§ Task:
Your answer is one number, how many lines in the entries include "enduro".

+++ Information

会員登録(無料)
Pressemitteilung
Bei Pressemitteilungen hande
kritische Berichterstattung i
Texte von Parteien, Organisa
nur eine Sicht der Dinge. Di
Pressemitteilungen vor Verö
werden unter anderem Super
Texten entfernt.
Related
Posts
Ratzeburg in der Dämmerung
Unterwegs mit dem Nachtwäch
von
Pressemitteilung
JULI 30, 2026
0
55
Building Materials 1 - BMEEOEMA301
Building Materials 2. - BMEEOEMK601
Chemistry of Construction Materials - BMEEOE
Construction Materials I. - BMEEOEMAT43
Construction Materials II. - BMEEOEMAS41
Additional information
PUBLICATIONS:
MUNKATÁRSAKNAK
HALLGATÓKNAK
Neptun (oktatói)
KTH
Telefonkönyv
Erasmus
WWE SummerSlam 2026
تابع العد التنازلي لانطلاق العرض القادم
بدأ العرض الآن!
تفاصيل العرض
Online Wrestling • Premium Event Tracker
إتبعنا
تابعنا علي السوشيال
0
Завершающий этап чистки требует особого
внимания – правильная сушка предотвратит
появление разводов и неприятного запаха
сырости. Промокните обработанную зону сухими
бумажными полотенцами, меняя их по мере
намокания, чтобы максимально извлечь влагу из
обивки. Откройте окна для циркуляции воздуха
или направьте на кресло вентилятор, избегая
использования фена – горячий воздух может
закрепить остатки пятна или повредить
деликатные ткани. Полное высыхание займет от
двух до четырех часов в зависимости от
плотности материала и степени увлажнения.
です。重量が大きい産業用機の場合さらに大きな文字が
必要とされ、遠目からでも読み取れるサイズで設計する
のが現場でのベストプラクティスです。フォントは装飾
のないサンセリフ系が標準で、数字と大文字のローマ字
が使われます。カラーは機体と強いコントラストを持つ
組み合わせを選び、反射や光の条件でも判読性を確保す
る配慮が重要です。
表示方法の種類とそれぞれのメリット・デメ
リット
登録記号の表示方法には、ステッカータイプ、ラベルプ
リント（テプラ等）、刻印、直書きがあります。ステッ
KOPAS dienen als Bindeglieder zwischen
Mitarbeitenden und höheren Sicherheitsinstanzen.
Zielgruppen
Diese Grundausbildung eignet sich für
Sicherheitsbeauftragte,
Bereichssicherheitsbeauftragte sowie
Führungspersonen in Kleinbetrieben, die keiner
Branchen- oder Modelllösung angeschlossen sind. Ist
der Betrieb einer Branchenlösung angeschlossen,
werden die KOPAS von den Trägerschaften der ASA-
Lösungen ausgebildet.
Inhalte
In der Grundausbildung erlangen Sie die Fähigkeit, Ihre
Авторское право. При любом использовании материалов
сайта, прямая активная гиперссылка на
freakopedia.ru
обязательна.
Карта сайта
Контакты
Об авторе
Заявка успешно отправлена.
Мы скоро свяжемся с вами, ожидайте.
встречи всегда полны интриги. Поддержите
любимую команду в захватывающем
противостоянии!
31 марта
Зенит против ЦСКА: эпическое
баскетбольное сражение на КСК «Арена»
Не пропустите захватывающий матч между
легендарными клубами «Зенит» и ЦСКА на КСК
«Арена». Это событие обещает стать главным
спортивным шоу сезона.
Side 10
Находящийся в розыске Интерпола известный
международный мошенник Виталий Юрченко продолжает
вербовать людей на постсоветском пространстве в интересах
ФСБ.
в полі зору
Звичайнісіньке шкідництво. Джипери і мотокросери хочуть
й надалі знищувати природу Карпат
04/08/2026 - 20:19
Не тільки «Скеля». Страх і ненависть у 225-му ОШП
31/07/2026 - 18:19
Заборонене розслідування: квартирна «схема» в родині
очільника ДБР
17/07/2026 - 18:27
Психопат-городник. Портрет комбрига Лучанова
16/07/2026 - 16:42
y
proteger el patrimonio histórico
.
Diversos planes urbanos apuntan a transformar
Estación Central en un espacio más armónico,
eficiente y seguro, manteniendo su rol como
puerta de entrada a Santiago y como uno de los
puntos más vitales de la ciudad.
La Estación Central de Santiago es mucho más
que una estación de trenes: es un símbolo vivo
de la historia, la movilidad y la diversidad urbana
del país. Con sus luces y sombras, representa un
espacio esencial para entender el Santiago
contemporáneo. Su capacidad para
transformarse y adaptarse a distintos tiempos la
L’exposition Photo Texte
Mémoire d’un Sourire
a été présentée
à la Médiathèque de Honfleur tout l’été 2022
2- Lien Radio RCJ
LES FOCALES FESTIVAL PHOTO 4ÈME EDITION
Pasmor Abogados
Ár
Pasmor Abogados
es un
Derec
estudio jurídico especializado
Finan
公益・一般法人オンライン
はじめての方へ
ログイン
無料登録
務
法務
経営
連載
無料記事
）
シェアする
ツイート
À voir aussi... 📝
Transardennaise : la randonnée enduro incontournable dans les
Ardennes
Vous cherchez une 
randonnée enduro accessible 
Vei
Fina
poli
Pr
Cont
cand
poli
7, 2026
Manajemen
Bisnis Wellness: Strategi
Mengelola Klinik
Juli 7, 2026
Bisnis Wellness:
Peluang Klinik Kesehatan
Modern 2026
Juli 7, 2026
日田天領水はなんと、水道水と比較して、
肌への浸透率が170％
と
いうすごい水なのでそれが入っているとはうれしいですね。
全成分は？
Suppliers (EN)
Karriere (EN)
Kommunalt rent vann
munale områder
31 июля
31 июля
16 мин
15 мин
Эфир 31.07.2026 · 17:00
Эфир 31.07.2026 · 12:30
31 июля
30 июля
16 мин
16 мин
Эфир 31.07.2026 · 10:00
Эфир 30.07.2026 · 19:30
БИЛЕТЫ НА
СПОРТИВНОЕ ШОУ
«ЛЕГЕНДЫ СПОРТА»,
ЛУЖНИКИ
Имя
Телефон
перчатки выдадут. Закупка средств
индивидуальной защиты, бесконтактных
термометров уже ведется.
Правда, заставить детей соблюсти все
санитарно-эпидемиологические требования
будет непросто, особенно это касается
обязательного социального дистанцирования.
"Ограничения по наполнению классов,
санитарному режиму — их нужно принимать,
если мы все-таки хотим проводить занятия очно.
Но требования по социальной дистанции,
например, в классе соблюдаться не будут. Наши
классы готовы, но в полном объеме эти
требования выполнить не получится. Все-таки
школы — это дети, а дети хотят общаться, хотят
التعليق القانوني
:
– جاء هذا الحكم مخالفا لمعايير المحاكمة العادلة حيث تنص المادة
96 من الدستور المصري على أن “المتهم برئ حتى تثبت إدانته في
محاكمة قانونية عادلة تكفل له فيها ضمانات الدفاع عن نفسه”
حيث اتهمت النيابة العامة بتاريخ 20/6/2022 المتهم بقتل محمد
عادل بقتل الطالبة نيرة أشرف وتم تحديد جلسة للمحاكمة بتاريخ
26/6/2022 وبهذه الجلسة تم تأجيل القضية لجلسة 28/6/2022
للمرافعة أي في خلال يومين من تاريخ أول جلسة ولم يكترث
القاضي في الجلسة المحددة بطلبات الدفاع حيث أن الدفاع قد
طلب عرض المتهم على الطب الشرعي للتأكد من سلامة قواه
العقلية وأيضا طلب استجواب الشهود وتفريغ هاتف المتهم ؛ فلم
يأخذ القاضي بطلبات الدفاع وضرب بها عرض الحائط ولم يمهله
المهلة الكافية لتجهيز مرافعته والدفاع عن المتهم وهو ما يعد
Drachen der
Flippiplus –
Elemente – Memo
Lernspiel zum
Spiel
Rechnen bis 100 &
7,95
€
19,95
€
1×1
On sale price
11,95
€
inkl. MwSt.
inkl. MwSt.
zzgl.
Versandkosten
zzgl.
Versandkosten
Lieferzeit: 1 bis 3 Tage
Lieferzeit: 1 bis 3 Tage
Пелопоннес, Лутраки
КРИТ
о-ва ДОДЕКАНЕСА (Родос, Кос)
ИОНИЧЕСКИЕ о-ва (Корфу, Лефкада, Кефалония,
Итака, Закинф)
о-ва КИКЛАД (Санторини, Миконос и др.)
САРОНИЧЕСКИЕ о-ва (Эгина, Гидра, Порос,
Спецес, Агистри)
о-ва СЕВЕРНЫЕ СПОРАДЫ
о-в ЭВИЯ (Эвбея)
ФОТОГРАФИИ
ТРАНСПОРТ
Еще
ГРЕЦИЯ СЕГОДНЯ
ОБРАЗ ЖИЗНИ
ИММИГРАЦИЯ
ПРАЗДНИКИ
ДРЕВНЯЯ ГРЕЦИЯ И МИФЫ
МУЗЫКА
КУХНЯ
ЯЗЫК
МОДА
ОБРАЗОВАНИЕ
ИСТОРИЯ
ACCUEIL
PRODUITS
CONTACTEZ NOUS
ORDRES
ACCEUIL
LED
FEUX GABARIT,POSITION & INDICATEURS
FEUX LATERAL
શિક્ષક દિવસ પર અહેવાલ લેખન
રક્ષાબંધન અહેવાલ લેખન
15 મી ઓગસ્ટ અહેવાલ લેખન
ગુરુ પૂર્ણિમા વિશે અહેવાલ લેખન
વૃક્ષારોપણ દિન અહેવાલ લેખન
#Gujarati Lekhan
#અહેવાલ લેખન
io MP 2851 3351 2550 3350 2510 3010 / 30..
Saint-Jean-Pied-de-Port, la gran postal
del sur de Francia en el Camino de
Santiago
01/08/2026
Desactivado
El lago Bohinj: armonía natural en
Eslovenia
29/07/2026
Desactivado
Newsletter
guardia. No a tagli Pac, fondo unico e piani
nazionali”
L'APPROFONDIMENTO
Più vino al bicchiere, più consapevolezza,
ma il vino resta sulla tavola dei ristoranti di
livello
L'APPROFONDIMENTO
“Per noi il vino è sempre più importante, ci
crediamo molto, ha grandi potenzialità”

++++++

§ Solution to this exercise:
2